I can make space for this vision by not only clearing away the financial clutter, but also by lightening our physical possessions. I don’t want to drag a bunch of shit halfway across the country that I either a.) don’t use or b.) don’t care about but keep for sentimental reasons. My house still looks like a mermaid and a storybook gypsy had a baby and it threw-up everywhere: there are sea shells, rocks, dried flowers, jeweled glass bottles, lights, a folk-art unicorn, pin-up girls, and the list goes on…However, every single item I keep makes me smile. If it doesn’t, it goes. Or it will go in the next 5-8 years. Also, as a general rule of thumb, for every new thing that comes through the door, something else gets tossed into the donate pile.

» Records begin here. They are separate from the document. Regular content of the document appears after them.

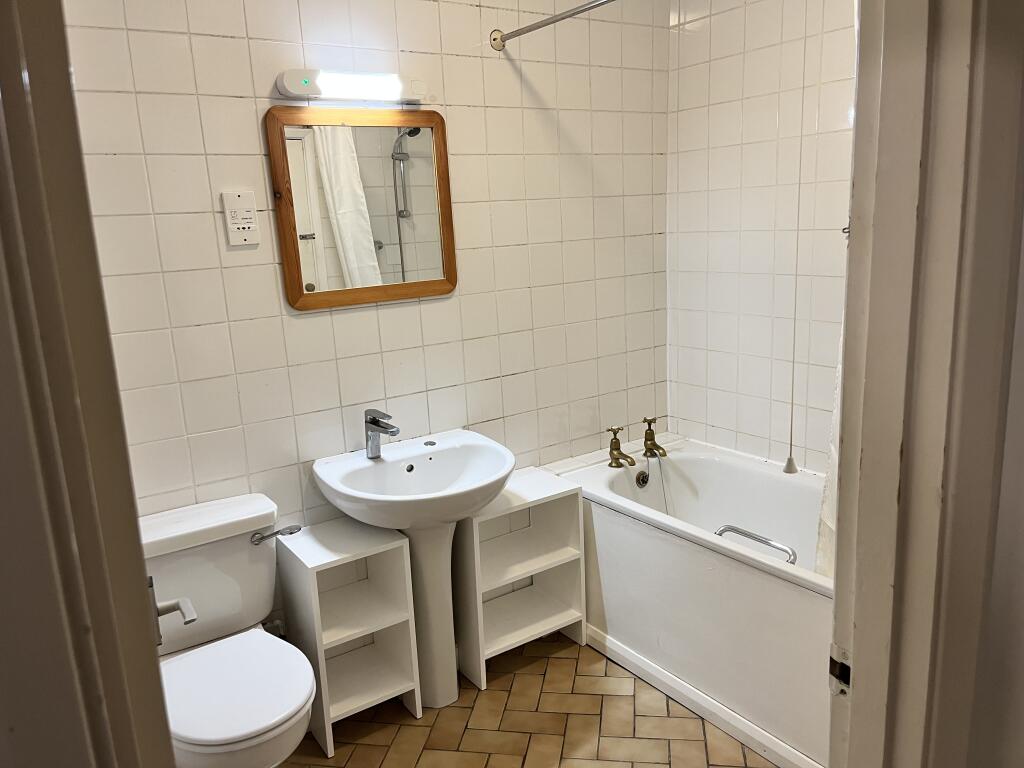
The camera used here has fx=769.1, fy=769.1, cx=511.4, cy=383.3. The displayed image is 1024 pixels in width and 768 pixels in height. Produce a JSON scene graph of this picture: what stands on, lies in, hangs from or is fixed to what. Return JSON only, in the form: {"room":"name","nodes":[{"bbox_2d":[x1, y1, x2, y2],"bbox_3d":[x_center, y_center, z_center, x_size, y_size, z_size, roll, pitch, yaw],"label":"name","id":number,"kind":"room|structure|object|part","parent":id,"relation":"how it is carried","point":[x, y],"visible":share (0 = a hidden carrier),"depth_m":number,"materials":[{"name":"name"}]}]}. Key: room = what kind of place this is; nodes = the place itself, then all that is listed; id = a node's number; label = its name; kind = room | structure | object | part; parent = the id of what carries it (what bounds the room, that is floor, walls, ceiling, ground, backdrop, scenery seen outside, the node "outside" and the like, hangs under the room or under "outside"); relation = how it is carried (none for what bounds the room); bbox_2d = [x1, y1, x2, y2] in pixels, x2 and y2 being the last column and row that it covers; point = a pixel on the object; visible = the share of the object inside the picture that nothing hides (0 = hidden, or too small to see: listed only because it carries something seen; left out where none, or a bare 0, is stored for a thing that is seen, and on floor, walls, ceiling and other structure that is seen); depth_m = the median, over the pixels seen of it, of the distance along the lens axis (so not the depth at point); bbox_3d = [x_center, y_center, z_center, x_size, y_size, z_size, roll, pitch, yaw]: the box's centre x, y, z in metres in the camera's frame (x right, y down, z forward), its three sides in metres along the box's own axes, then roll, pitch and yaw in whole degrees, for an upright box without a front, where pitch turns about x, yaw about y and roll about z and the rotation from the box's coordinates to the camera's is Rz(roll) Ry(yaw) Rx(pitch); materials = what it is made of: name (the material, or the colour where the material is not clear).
{"room":"bathroom","nodes":[
{"label":"bathroom","id":0,"kind":"room"},
{"bbox_2d":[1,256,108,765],"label":"left wall","id":1,"kind":"structure","parent":0,"point":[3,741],"depth_m":0.81,"materials":[{"name":"paint"}]},
{"bbox_2d":[0,0,176,767],"bbox_3d":[-0.449,0.317,0.726,0.199,2.192,0.799,-11,15,-33],"label":"door frame","id":2,"kind":"structure","parent":1,"relation":"attached to","point":[26,183],"depth_m":0.74,"materials":[{"name":"paint"}]},
{"bbox_2d":[148,575,197,643],"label":"door handle","id":3,"kind":"object","parent":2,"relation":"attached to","point":[193,618],"visible":0.45,"depth_m":1.14,"materials":[{"name":"silver metal"}]},
{"bbox_2d":[62,0,670,638],"bbox_3d":[-0.362,-0.282,2.641,2.542,2.560,0.118,-11,15,-33],"label":"back wall","id":4,"kind":"structure","parent":0,"point":[308,323],"depth_m":2.49,"materials":[{"name":"tile"}]},
{"bbox_2d":[221,191,260,245],"bbox_3d":[-0.782,-0.476,2.222,0.089,0.151,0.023,-11,15,-33],"label":"shaver socket","id":5,"kind":"object","parent":4,"relation":"attached to","point":[249,214],"visible":0.99,"depth_m":2.21,"materials":[{"name":"white plastic"}]},
{"bbox_2d":[275,69,427,104],"bbox_3d":[-0.463,-0.893,2.313,0.464,0.078,0.106,-11,15,-33],"label":"vanity light","id":6,"kind":"object","parent":4,"relation":"attached to","point":[306,89],"visible":0.99,"depth_m":2.27,"materials":[{"name":"white plastic"}]},
{"bbox_2d":[264,104,456,311],"bbox_3d":[-0.449,-0.558,2.438,0.596,0.608,0.027,-11,15,-33],"label":"mirror","id":7,"kind":"object","parent":4,"relation":"attached to","point":[442,183],"visible":0.99,"depth_m":2.42,"materials":[{"name":"brown mirror"}]},
{"bbox_2d":[489,1,614,49],"bbox_3d":[0.417,-1.045,1.958,0.068,0.071,1.625,-11,15,-33],"label":"shower curtain rod","id":8,"kind":"object","parent":4,"relation":"attached to","point":[543,22],"visible":0.97,"depth_m":2.41,"materials":[{"name":"silver metal"}]},
{"bbox_2d":[814,319,843,575],"bbox_3d":[0.966,-0.233,1.912,0.264,1.690,0.382,-11,15,-33],"label":"shower curtain","id":9,"kind":"object","parent":8,"relation":"hanging from","point":[827,513],"visible":0.07,"depth_m":2.14,"materials":[{"name":"white fabric"}]},
{"bbox_2d":[279,632,772,767],"bbox_3d":[0.311,1.260,1.622,3.020,0.071,2.913,-11,15,-33],"label":"floor","id":10,"kind":"structure","parent":0,"point":[569,646],"depth_m":2.38,"materials":[{"name":"tile"}]},
{"bbox_2d":[138,493,317,767],"bbox_3d":[-0.767,0.789,2.048,0.482,0.770,0.735,-11,15,-33],"label":"toilet","id":11,"kind":"object","parent":10,"relation":"on","point":[240,553],"visible":0.88,"depth_m":2.05,"materials":[{"name":"white ceramic"}]},
{"bbox_3d":[-0.736,0.767,2.010,0.409,0.041,0.465,-11,15,-33],"label":"toilet seat","id":12,"kind":"part","parent":11,"relation":"part of","materials":[{"name":"white plastic"}]},
{"bbox_3d":[-0.689,0.433,2.246,0.113,0.038,0.073,-11,15,-33],"label":"flush lever","id":13,"kind":"part","parent":11,"relation":"part of","materials":[{"name":"silver metal"}]},
{"bbox_2d":[272,514,419,757],"bbox_3d":[-0.509,0.774,2.417,0.294,0.614,0.295,-11,15,-33],"label":"shelf unit","id":14,"kind":"object","parent":10,"relation":"on","point":[314,575],"visible":0.9,"depth_m":2.39,"materials":[{"name":"white wood"}]},
{"bbox_2d":[312,428,515,703],"bbox_3d":[-0.253,0.639,2.464,0.590,0.860,0.538,-11,15,-33],"label":"pedestal sink","id":15,"kind":"object","parent":10,"relation":"on","point":[389,463],"visible":0.94,"depth_m":2.45,"materials":[{"name":"white ceramic"}]},
{"bbox_2d":[364,408,399,457],"bbox_3d":[-0.412,0.159,2.439,0.059,0.157,0.157,-11,15,-33],"label":"sink faucet","id":16,"kind":"object","parent":15,"relation":"on","point":[376,420],"visible":1,"depth_m":2.44,"materials":[{"name":"silver metal"}]},
{"bbox_2d":[452,467,585,691],"bbox_3d":[0.000,0.677,2.740,0.433,0.617,0.283,-11,15,-33],"label":"shelf unit","id":17,"kind":"object","parent":10,"relation":"on","point":[499,607],"visible":0.84,"depth_m":2.71,"materials":[{"name":"white wood"}]},
{"bbox_2d":[542,435,833,767],"bbox_3d":[0.858,0.682,2.594,0.733,0.582,1.584,-11,15,-33],"label":"bathtub","id":18,"kind":"object","parent":10,"relation":"on","point":[685,454],"visible":0.65,"depth_m":2.49,"materials":[{"name":"white plastic"}]},
{"bbox_2d":[606,425,635,467],"bbox_3d":[0.422,0.246,3.025,0.077,0.168,0.139,-11,15,-33],"label":"tap","id":19,"kind":"object","parent":18,"relation":"on","point":[615,448],"visible":0.99,"depth_m":3.03,"materials":[{"name":"gold metal"}]},
{"bbox_2d":[635,469,649,487],"bbox_3d":[0.520,0.377,3.061,0.065,0.070,0.026,-11,15,-33],"label":"overflow drain","id":20,"kind":"object","parent":18,"relation":"attached to","point":[641,476],"visible":0.97,"depth_m":3.05,"materials":[{"name":"gold metal"}]},
{"bbox_2d":[642,416,666,457],"bbox_3d":[0.580,0.219,3.116,0.080,0.160,0.140,-11,15,-33],"label":"tap","id":21,"kind":"object","parent":18,"relation":"on","point":[645,420],"visible":0.99,"depth_m":3.11,"materials":[{"name":"gold metal"}]},
{"bbox_2d":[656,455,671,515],"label":"bath plug chain","id":22,"kind":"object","parent":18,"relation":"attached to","point":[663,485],"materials":[{"name":"grey metal"}]},
{"bbox_2d":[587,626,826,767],"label":"baseboard","id":23,"kind":"structure","parent":18,"relation":"attached to","point":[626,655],"depth_m":2.38,"materials":[{"name":"white paint"}]},
{"bbox_2d":[714,524,797,563],"bbox_3d":[0.724,0.495,2.324,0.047,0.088,0.308,-11,15,-33],"label":"grab bar","id":24,"kind":"object","parent":18,"relation":"attached to","point":[740,532],"visible":0.61,"depth_m":2.29,"materials":[{"name":"silver metal"}]},
{"bbox_2d":[666,0,859,471],"bbox_3d":[1.216,-0.328,2.516,0.115,2.552,1.850,-11,15,-33],"label":"right tiled wall","id":25,"kind":"structure","parent":0,"point":[685,74],"depth_m":2.83,"materials":[{"name":"white tile"}]},
{"bbox_2d":[784,2,808,469],"bbox_3d":[0.903,-0.477,2.397,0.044,1.619,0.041,-11,15,-33],"label":"pull cord","id":26,"kind":"object","parent":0,"point":[791,420],"visible":0.99,"depth_m":2.44,"materials":[{"name":"white plastic"}]},
{"bbox_2d":[964,39,1023,767],"bbox_3d":[0.902,0.087,0.835,0.327,2.425,0.876,-11,15,-33],"label":"near wall","id":27,"kind":"structure","parent":0,"point":[1022,297],"depth_m":1.03,"materials":[{"name":"paint"}]},
{"bbox_2d":[825,0,1023,765],"bbox_3d":[0.263,0.258,0.845,0.930,2.196,0.184,-11,15,-33],"label":"door frame","id":28,"kind":"structure","parent":27,"relation":"attached to","point":[857,726],"depth_m":0.90,"materials":[{"name":"paint"}]},
{"bbox_2d":[829,644,850,695],"bbox_3d":[0.417,0.363,0.968,0.009,0.063,0.035,-11,15,-33],"label":"strike plate","id":29,"kind":"object","parent":28,"relation":"attached to","point":[842,676],"visible":0.67,"depth_m":0.97,"materials":[{"name":"metal"}]}
]}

The Minimalists point out that people are not in their possessions. I agree up to a certain point. On the other hand, I view some of my possessions as fragments of my life frozen in time. They bridge the gap between the present moment and a memory. Take, for example, the Bass River Mercantile root beer bottle adorned with a single dried carnation. The bottle is from an anniversary trip to Cape Cod. When I see it, I remember the overcast sky and taking pictures of shells with J.L. I remember getting a massage at the spa that was so relaxing I cried and hugged my masseuse. The carnation? Well, that is from a stranger who sat next to me at WaterFire in Providence, Rhode Island. I specifically remember feeling very “anti-people” and I didn’t want to be enveloped by the crush of the crowd. A woman and her companions, one of whom may have been her elderly, disabled father, asked if there was room to sit next to us. Then she asked for help with her camera. English wasn’t her first language and the experience that transpired ended up making me laugh and reminding me that people are mostly lovely and good. The woman found out it was my birthday and she gave me the little red flower. Every time I look at it, I’m reminded that people are good. And that I am a part of a benevolent universal fabric that sends me messages precisely when I need them.
That is why I would lovingly pack-up and carry my silly flowers and rocks; looking at these items is like thumbing through a chronicle of my life’s happiest memories. While I am not interested in creating a museum, I know that my brain is fallible and my life’s narrative is precious. I would not remember these moments otherwise. My choices give me creative license to shape my story. I can either smother myself with objects that hold no meaning or I can curate a narrative that celebrates joy and only joy.
One of my favorite artists, Patti Smith, often considers the value of objects in her books and photographs. In an article on one of Smith’s traveling museum exhibitions, Vince Carducci notes:
The chasm between the dead gelatin silver print and the living memory-image is something Smith seems to want to close. This is where the artifacts in the installation come in. Her father’s cracked teacup, her late husband Fred “Sonic” Smith’s cherished 1964 Mosrite“Ventures”-model electric guitar, an unadorned red marble cross left to her by Mapplethorpe, each thing by its continued presence sustains a relationship that loss has threatened to take away; the objects serve as talismans of a reality that is photographically destined to remain unredeemed.
My goal is to keep my talismans thoughtful, if not few. And maybe, like Patti Smith, I’ll write a book. I’m not quite sure what it will be about but, as the fabric of each new curtain billows and unfurls, I am given plenty of material to choose from.